Half of the beaches on the list are considered enclosed, which means a marina or jetty limits water flow in and out of the shoreline, so pollution tends to linger, the report said. That’s been an ongoing challenge for Mother’s Beach in Marina del Rey and almost all of the beaches on the list in San Mateo County.

Ginger said it was disappointing to see the waters at Santa Monica Pier among the worst for the second year in a row; in 2018, the pier finally avoided the “bummer” list after the installation of a stormwater capture system. He said birds around the pier are likely the main cause of poor water quality now, and officials are working to deter their nesting and roosting.

“If this bird-deterrent netting works,” Ginger said, “we could see good water quality in the future.”


Heal the Bay officials recommend that, no matter the beach, people enter the ocean at least 100 yards away from storm drains and piers, be mindful when visiting enclosed beaches and always wait at least 72 hours after it rains before entering the waves.

In addition to the increased rainfall and runoff, the state saw an increase in major sewage spills over the last few months, which Ginger said often are triggered by rain.

People play in the water at Mother's Beach in Marina Del Rey, which made Heal the Bay's list of dirtiest beaches.
(Los Angeles Times)

“We’ve actually seen a higher than average number of sewer spills, and much higher amount of sewage spilled into the ocean and coastal river and lakes,” Ginger said of the past year. Sewage continues to pose a threat to ocean safety, with Long Beach closing its waters earlier this month after a 50,000-gallon spill.

According to Heal the Bay, 45 million gallons of sewage spilled into the ocean and coastal waterways over the last year — from April 2022 through March 2023 — 16 million more gallons than the previous year.

“California has now experienced two consecutive years of elevated sewage spill amounts ... likely a result of faulty or failing sewage infrastructure, which is under more stress in wet weather,” the report said. “We urge local officials to invest seriously in infrastructure updates and public notification protocols to ensure the safety of all beach visitors.”

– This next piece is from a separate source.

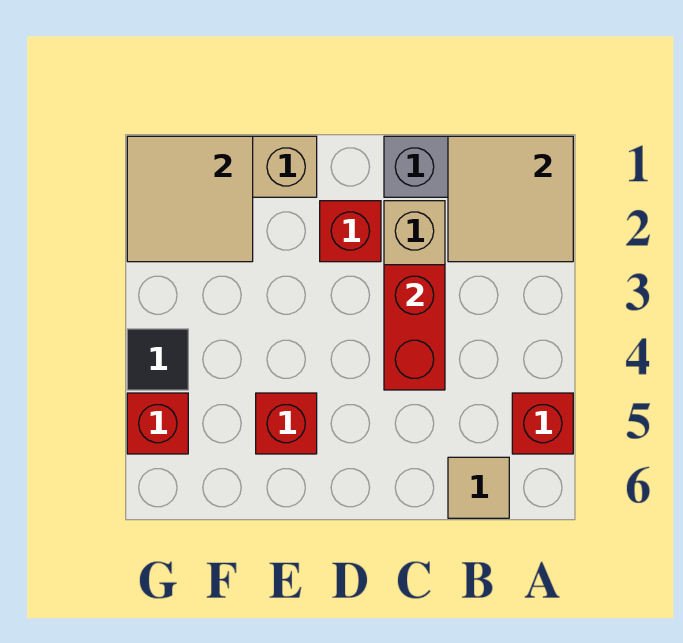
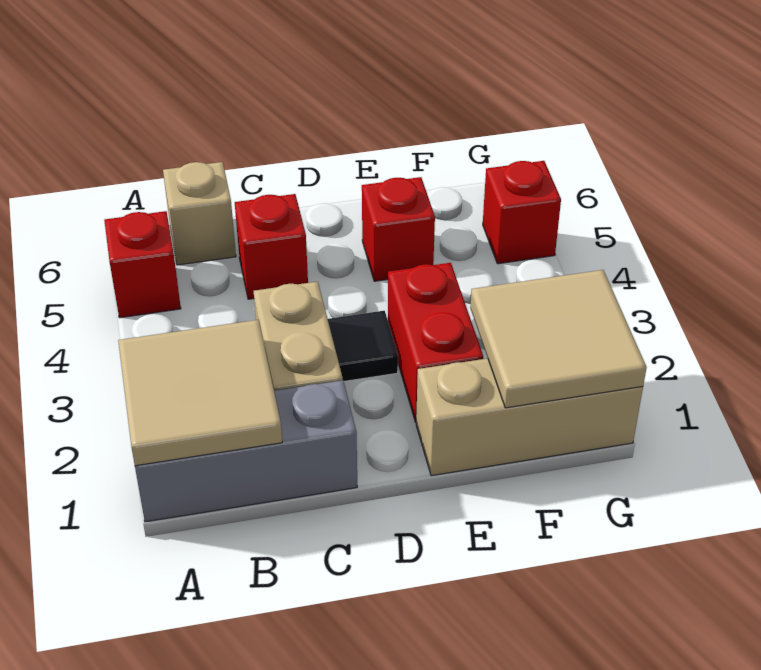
tan 1x1 tile [448,457,509,518] -> tan 1x1 brick [163,162,236,265]
red 1x2 brick [384,265,445,390] -> red 1x2 brick moved to [388,263,483,422]
red 1x1 brick [320,201,381,262] -> red 1x1 brick moved to [235,194,308,299]
black 1x1 tile [127,329,188,390] -> black 1x1 tile moved to [328,311,398,381]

In its annual ‘beach report card,’ Heal the Bay graded hundreds of beaches in California and ranked the eight dirtiest beaches in the state.

June 22, 2022

Only Point Loma Lighthouse in San Diego County and Bean Hollow State Beach in San Mateo County received the highest marks for water quality all year, the report said, having “zero bacterial exceedances all year under all conditions.”

The nonprofit also analyzed freshwater swimming spots across L.A. County, finding that the worst places for water quality were primarily in the lower Los Angeles River watershed, where much of the riverbed is concrete. By contrast, some of the cleanest areas were in more natural areas, mostly in the San Gabriel River watershed and a few in the upper L.A. River watershed.

Ginger said that climate change would continue to bring unpredictable weather — as seen this winter with the extreme rainfall that followed a period of excessive drought — which makes improved sewage systems as well as green waterway infrastructure, like stormwater capture projects, even more important to keep waterways clean.

“So if you’re wondering what can be done to ensure it is safe to swim in our rivers, lakes and ocean year-round, it’s simple: Capture our stormwater before it collects pollution and reaches our waterways,” said Tracy Quinn, president and chief executive of Heal the Bay.